Each line of the records needs to be written out exactly, with any image left out.
§ §
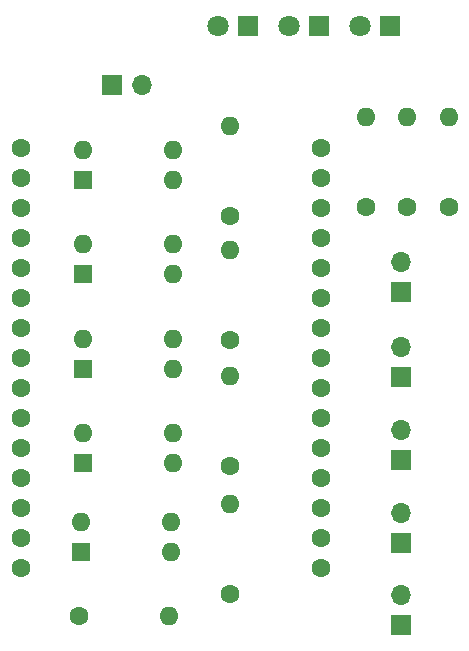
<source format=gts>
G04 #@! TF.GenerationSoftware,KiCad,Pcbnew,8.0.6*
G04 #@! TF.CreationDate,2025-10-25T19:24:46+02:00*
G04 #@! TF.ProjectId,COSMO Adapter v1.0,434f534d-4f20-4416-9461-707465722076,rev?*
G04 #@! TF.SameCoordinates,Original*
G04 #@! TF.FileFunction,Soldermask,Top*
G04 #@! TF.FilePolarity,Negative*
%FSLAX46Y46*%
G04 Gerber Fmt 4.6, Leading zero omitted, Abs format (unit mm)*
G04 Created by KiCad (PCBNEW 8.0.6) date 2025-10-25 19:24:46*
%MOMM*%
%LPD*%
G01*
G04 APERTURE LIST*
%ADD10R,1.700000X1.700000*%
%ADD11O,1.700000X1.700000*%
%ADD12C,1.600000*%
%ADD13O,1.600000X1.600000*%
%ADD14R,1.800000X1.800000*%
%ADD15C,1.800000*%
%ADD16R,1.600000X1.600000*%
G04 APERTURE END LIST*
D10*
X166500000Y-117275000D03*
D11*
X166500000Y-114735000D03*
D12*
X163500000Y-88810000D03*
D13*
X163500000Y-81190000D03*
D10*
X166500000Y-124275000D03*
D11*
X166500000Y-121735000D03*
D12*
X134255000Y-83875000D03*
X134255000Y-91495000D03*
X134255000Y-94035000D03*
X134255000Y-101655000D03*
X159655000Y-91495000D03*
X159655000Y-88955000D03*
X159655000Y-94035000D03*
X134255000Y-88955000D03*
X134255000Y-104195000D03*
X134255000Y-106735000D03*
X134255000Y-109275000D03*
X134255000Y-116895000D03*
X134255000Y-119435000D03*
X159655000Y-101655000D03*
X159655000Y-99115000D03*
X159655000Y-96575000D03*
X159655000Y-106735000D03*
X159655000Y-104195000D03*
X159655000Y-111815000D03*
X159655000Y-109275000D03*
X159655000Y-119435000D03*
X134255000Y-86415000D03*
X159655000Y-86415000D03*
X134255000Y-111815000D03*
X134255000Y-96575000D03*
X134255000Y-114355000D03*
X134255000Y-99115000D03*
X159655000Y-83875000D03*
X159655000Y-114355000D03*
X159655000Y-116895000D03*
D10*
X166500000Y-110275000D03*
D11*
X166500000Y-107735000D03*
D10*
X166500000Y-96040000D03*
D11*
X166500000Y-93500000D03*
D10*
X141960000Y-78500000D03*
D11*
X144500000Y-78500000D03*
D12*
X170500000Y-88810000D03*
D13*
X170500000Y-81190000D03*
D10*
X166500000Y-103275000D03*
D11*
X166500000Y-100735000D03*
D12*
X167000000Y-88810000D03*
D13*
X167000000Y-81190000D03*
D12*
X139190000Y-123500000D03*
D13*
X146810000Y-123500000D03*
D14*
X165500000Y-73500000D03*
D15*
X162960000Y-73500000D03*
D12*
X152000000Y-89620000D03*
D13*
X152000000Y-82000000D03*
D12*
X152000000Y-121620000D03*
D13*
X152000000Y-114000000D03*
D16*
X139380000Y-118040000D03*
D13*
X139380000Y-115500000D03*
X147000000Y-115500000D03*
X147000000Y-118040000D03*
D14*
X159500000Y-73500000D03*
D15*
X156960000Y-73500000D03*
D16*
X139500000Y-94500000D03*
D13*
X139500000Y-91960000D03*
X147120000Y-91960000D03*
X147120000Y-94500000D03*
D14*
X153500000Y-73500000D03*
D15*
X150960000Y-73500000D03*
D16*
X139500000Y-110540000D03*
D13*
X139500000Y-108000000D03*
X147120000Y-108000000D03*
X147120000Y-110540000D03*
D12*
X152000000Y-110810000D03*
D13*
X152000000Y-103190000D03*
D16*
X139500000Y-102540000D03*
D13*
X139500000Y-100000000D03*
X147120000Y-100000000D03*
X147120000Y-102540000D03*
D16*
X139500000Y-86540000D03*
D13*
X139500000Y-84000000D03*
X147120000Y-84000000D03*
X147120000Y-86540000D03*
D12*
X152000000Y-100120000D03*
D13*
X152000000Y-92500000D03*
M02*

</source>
§ §
— ANSWER AREA —
<source format=gts>
G04 #@! TF.GenerationSoftware,KiCad,Pcbnew,8.0.6*
G04 #@! TF.CreationDate,2025-10-25T19:24:46+02:00*
G04 #@! TF.ProjectId,COSMO Adapter v1.0,434f534d-4f20-4416-9461-707465722076,rev?*
G04 #@! TF.SameCoordinates,Original*
G04 #@! TF.FileFunction,Soldermask,Top*
G04 #@! TF.FilePolarity,Negative*
%FSLAX46Y46*%
G04 Gerber Fmt 4.6, Leading zero omitted, Abs format (unit mm)*
G04 Created by KiCad (PCBNEW 8.0.6) date 2025-10-25 19:24:46*
%MOMM*%
%LPD*%
G01*
G04 APERTURE LIST*
%ADD10R,1.700000X1.700000*%
%ADD11O,1.700000X1.700000*%
%ADD12C,1.600000*%
%ADD13O,1.600000X1.600000*%
%ADD14R,1.800000X1.800000*%
%ADD15C,1.800000*%
%ADD16R,1.600000X1.600000*%
G04 APERTURE END LIST*
D10*
X166500000Y-117275000D03*
D11*
X166500000Y-114735000D03*
D12*
X163500000Y-88810000D03*
D13*
X163500000Y-81190000D03*
D10*
X166500000Y-124275000D03*
D11*
X166500000Y-121735000D03*
D12*
X134255000Y-83875000D03*
X134255000Y-91495000D03*
X134255000Y-94035000D03*
X134255000Y-101655000D03*
X159655000Y-91495000D03*
X159655000Y-88955000D03*
X159655000Y-94035000D03*
X134255000Y-88955000D03*
X134255000Y-104195000D03*
X134255000Y-106735000D03*
X134255000Y-109275000D03*
X134255000Y-116895000D03*
X134255000Y-119435000D03*
X159655000Y-101655000D03*
X159655000Y-99115000D03*
X159655000Y-96575000D03*
X159655000Y-106735000D03*
X159655000Y-104195000D03*
X159655000Y-111815000D03*
X159655000Y-109275000D03*
X159655000Y-119435000D03*
X134255000Y-86415000D03*
X159655000Y-86415000D03*
X134255000Y-111815000D03*
X134255000Y-96575000D03*
X134255000Y-114355000D03*
X134255000Y-99115000D03*
X159655000Y-83875000D03*
X159655000Y-114355000D03*
X159655000Y-116895000D03*
D10*
X166500000Y-110275000D03*
D11*
X166500000Y-107735000D03*
D10*
X166500000Y-96040000D03*
D11*
X166500000Y-93500000D03*
D10*
X141960000Y-78500000D03*
D11*
X144500000Y-78500000D03*
D12*
X170500000Y-88810000D03*
D13*
X170500000Y-81190000D03*
D10*
X166500000Y-103275000D03*
D11*
X166500000Y-100735000D03*
D12*
X167000000Y-88810000D03*
D13*
X167000000Y-81190000D03*
D12*
X139190000Y-123500000D03*
D13*
X146810000Y-123500000D03*
D14*
X165500000Y-73500000D03*
D15*
X162960000Y-73500000D03*
D12*
X152000000Y-89620000D03*
D13*
X152000000Y-82000000D03*
D12*
X152000000Y-121620000D03*
D13*
X152000000Y-114000000D03*
D16*
X139380000Y-118040000D03*
D13*
X139380000Y-115500000D03*
X147000000Y-115500000D03*
X147000000Y-118040000D03*
D14*
X159500000Y-73500000D03*
D15*
X156960000Y-73500000D03*
D16*
X139500000Y-94500000D03*
D13*
X139500000Y-91960000D03*
X147120000Y-91960000D03*
X147120000Y-94500000D03*
D14*
X153500000Y-73500000D03*
D15*
X150960000Y-73500000D03*
D16*
X139500000Y-110540000D03*
D13*
X139500000Y-108000000D03*
X147120000Y-108000000D03*
X147120000Y-110540000D03*
D12*
X152000000Y-110810000D03*
D13*
X152000000Y-103190000D03*
D16*
X139500000Y-102540000D03*
D13*
X139500000Y-100000000D03*
X147120000Y-100000000D03*
X147120000Y-102540000D03*
D16*
X139500000Y-86540000D03*
D13*
X139500000Y-84000000D03*
X147120000Y-84000000D03*
X147120000Y-86540000D03*
D12*
X152000000Y-100120000D03*
D13*
X152000000Y-92500000D03*
M02*

</source>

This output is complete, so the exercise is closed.